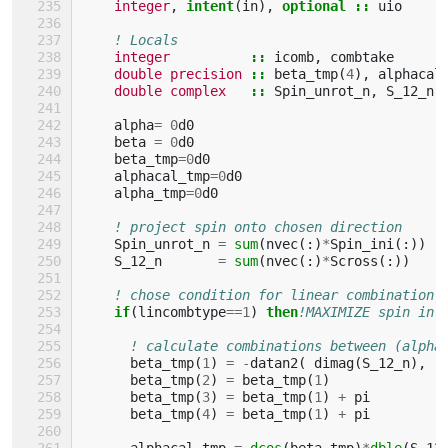
integer
,
intent
(
in
),
optional
::
uio
! Locals
integer
::
icomb
,
combtake
double precision
::
beta_tmp
(
4
),
alphacal
double complex
::
Spin_unrot_n
,
S_12_n
,
alpha
=
0
d0
beta
=
0
d0
beta_tmp
=
0
d0
alphacal_tmp
=
0
d0
alpha_tmp
=
0
d0
! project spin onto chosen direction
Spin_unrot_n
=
sum
(
nvec
(:)
*
Spin_ini
(:))
S_12_n
=
sum
(
nvec
(:)
*
Scross
(:))
! chose condition for linear combination 
if
(
lincombtype
==
1
)
then
!MAXIMIZE spin in 
! calculate combinations between (alpha
beta_tmp
(
1
)
=
-
datan2
(
dimag
(
S_12_n
),
beta_tmp
(
2
)
=
beta_tmp
(
1
)
beta_tmp
(
3
)
=
beta_tmp
(
1
)
+
pi
beta_tmp
(
4
)
=
beta_tmp
(
1
)
+
pi
alphacal_tmp
=
dcos
(
beta_tmp
)
*
dble
(
S_12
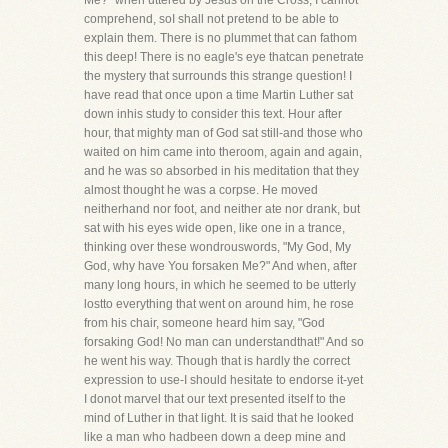
Me?" when uttered by Jesus on the Cross, I cannot
comprehend, soI shall not pretend to be able to
explain them. There is no plummet that can fathom
this deep! There is no eagle's eye thatcan penetrate
the mystery that surrounds this strange question! I
have read that once upon a time Martin Luther sat
down inhis study to consider this text. Hour after
hour, that mighty man of God sat still-and those who
waited on him came into theroom, again and again,
and he was so absorbed in his meditation that they
almost thought he was a corpse. He moved
neitherhand nor foot, and neither ate nor drank, but
sat with his eyes wide open, like one in a trance,
thinking over these wondrouswords, "My God, My
God, why have You forsaken Me?" And when, after
many long hours, in which he seemed to be utterly
lostto everything that went on around him, he rose
from his chair, someone heard him say, "God
forsaking God! No man can understandthat!" And so
he went his way. Though that is hardly the correct
expression to use-I should hesitate to endorse it-yet
I donot marvel that our text presented itself to the
mind of Luther in that light. It is said that he looked
like a man who hadbeen down a deep mine and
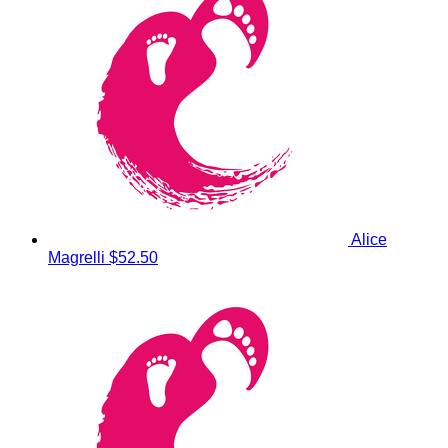
Alice
Magrelli
$52.50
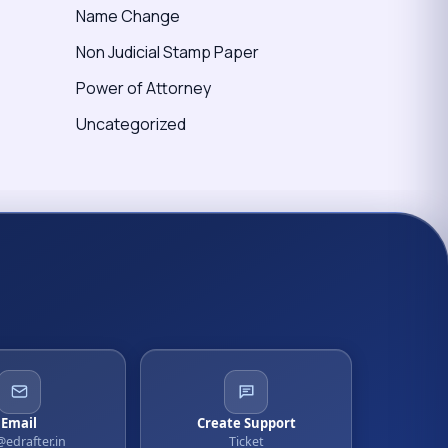
Name Change
Non Judicial Stamp Paper
Power of Attorney
Uncategorized
Email
Create Support
@edrafter.in
Ticket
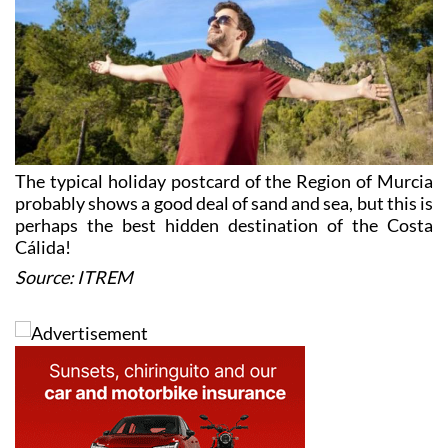
The typical holiday postcard of the Region of Murcia
probably shows a good deal of sand and sea, but this is
perhaps the best hidden destination of the Costa
Cálida!
Source: ITREM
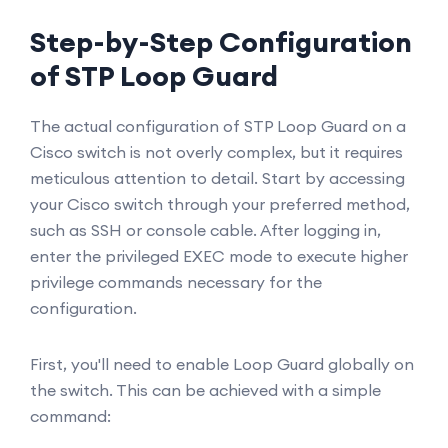
Step-by-Step Configuration
of STP Loop Guard
The actual configuration of STP Loop Guard on a
Cisco switch is not overly complex, but it requires
meticulous attention to detail. Start by accessing
your Cisco switch through your preferred method,
such as SSH or console cable. After logging in,
enter the privileged EXEC mode to execute higher
privilege commands necessary for the
configuration.
First, you'll need to enable Loop Guard globally on
the switch. This can be achieved with a simple
command:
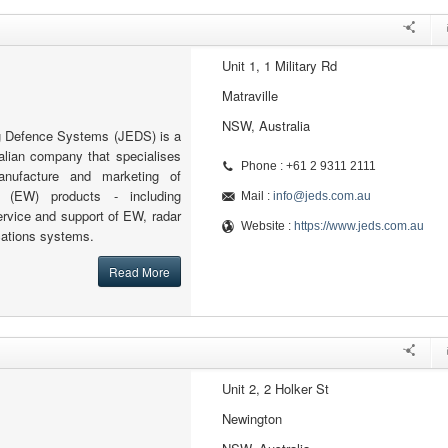
Unit 1, 1 Military Rd
Matraville
NSW, Australia
g Defence Systems (JEDS) is a
alian company that specialises
Phone : +61 2 9311 2111
anufacture and marketing of
e (EW) products - including
Mail :
info@jeds.com.au
ervice and support of EW, radar
Website :
https://www.jeds.com.au
ations systems.
Read More
Unit 2, 2 Holker St
Newington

+-------+

■ **Exercise**: Which lines above run from the one containing "hour, that mighty" down to the one containing "lostto everything that"? Repeat exactly those, both ends included, and nothing else.

■ **Reply**:
hour, that mighty man of God sat still-and those who
waited on him came into theroom, again and again,
and he was so absorbed in his meditation that they
almost thought he was a corpse. He moved
neitherhand nor foot, and neither ate nor drank, but
sat with his eyes wide open, like one in a trance,
thinking over these wondrouswords, "My God, My
God, why have You forsaken Me?" And when, after
many long hours, in which he seemed to be utterly
lostto everything that went on around him, he rose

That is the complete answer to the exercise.